Alastair Borthwick was born in February 1913 at Rutherglen town. His parents relocated to Troon where he was brought up. Alastair Borthwick went to Glasgow at the age of 11 to attend his high school. At the age of 16 years, he left school to work at the Glasgow Evening Times paper; his work was to deliver the paper to the customers. After some time he upgraded to Glasgow Weekly Herald; here he served various roles including compiling crossword, editing films, answering questions from the readers and writing articles about women and children for the paper. During the Weekends Borthwick joined a group of unemployed people for hiking in the Scotland hills. The middle-class people went to relieve stress by exploring the beauty provided by nature. This outdoor mountaineering adventure inspired Alastair Borthwick to write a book “Always a Little Furtherˮ the book was published after T.S Eliot insisted (Amazon).
In 1935, Alastair went to London to join the Daily Mirror, but the contract did not last long and became the leader for a press club at the Empire Exhibition. James Fergusson of BBC studios was intrigued by Borthwick’s story he commissioned him for a fifteen -minute talk at the radio show and this marked the beginning of his career at BBC.
Alastair Borthwick joined the Second World War as an ordinary civilian, but by the end of the war, he had been promoted to a Lance level. Colonel John Sym excused Borthwick from writing about the last two years of the War. He wrote “Sans Peurˮ that started as an ordinary book but later it was rewritten adding more humor and vivid description to the book.

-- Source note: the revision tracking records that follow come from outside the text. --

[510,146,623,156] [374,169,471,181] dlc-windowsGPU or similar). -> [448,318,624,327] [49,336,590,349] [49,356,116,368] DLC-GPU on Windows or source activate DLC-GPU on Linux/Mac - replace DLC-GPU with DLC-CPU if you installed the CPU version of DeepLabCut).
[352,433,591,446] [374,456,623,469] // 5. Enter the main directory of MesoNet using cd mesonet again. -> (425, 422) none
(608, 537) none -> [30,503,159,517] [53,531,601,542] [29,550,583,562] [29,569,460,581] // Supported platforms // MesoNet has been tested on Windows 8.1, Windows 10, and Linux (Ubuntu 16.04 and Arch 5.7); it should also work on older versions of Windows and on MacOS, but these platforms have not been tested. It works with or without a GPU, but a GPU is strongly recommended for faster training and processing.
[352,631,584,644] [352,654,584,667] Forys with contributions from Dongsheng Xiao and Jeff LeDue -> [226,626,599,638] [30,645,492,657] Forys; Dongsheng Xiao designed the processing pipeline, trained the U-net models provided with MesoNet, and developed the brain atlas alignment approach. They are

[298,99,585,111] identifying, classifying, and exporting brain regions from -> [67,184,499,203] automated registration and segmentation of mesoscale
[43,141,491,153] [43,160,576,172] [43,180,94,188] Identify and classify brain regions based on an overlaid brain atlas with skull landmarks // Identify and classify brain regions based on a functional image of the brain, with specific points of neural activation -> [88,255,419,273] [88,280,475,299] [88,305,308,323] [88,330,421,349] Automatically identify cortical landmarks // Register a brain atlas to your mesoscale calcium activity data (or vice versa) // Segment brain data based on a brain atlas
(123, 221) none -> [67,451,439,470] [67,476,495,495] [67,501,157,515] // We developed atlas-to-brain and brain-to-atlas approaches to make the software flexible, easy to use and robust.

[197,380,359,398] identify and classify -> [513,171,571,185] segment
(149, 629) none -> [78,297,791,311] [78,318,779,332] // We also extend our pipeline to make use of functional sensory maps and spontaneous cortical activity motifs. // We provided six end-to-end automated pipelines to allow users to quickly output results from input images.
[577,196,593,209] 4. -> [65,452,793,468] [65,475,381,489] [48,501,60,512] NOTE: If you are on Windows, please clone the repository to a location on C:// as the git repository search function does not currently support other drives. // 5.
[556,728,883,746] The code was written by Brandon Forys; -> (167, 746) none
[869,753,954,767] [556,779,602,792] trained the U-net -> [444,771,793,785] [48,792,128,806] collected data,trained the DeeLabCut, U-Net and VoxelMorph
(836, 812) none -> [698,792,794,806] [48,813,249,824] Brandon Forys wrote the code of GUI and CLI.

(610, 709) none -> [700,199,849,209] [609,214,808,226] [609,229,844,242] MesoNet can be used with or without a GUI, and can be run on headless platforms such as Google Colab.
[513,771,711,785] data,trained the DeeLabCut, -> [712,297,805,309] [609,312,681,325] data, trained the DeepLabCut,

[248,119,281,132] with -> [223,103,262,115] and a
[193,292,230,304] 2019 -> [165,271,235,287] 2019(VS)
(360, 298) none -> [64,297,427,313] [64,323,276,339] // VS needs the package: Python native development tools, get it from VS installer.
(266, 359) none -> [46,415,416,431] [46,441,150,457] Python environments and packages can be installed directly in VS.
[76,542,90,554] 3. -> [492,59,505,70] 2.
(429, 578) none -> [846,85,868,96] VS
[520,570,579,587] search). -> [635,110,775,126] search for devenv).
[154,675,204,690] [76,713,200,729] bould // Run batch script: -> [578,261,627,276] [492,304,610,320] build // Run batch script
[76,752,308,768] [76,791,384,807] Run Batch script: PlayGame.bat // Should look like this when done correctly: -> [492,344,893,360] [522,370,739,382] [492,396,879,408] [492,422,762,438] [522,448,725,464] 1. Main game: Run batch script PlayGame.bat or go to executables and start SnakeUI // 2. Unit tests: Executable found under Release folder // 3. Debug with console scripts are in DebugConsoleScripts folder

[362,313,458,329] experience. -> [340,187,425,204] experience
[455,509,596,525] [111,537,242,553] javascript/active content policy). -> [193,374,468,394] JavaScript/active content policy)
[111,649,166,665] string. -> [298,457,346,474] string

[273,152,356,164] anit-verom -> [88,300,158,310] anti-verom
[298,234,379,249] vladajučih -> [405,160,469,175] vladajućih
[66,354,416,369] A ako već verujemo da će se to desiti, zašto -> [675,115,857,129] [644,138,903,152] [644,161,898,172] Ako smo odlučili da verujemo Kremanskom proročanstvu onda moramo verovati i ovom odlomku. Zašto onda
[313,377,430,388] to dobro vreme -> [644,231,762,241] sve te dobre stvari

After the war Alastair joined his wife Anne at Jura; they lived in a small cottage. This couple gave birth to Patrick while still at Jura. BBC gave Borthwick a contract to explain his war experiences; he won the OBE award for the excellent presentation that coincided with the British Festival. Alastair Borthwick moved his family to Islay in 1952 where they lived for eight years before settling in South Ayrshire. Alastair died on 25th September 2003.